Student Name : Prateek Verrma
Advisor : Daniel Jurafsky
Research Areas: Artificial Intelligence
Single channel source separation remains a tough classical signal processing problem with applications to speech recognition, enhancement and denoising. With advent of deep learning, some researchers have tried to combine signal processing based approaches with deep learning based techniques to outperform the classical signal processing based method. However the current research is still based on working with traditional Fourier spectra and had the short-coming of reconstruction of the desired signal with noisy phase representation of the input signal

We introduce a generic framework of mapping waveform to waveform using raw signals that does not take traditional Fourier representation of speech and audio signals. We design very shallow neural net architectures inspired from classical signal processing pipelines and show that they can outperform state-of-the art results on a standard dataset. The idea of doing end to end learning allows the network to learn the front end of the system adaptive to the task as opposed to the fixed Fourier representation.

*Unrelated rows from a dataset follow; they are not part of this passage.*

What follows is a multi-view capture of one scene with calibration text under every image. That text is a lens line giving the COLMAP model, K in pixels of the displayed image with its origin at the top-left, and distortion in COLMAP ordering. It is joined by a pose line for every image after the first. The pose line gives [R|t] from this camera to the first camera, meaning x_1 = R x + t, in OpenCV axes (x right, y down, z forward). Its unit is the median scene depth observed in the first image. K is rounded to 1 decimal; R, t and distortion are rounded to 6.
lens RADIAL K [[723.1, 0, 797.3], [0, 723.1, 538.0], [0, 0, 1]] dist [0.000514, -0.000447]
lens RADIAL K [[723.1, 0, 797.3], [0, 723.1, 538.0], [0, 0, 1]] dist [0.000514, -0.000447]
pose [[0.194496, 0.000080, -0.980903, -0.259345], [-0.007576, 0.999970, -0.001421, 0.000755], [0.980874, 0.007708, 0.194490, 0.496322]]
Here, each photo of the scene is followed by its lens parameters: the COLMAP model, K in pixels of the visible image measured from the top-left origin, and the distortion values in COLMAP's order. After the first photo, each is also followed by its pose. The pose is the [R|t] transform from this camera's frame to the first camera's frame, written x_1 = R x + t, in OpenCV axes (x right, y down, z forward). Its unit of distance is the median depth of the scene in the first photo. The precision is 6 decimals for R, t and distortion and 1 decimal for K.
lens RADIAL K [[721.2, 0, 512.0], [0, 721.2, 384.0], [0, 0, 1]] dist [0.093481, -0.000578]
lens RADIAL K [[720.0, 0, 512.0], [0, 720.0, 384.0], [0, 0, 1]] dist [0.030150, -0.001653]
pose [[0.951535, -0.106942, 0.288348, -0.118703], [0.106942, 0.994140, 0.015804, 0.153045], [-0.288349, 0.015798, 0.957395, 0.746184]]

This work can be applied to other areas such as mixing, adaptive signal equalization in communication and can perhaps lead us to tweaking classical signal processing methods in accordance to what the front-end transform of the network is teaching us.

Prateek Verma is currently a research assistant with Dan Jurafsky at Stanford Artificial Intelligence Laboratory. His research interest include signal processing, machine learning and deep learning applied to speech and audio signals. Before coming to Stanford, he graduated from IIT Bombay in 2014 from Department of Electrical Engineering. He enjoys cooking, biking and playing ultimate frisbee.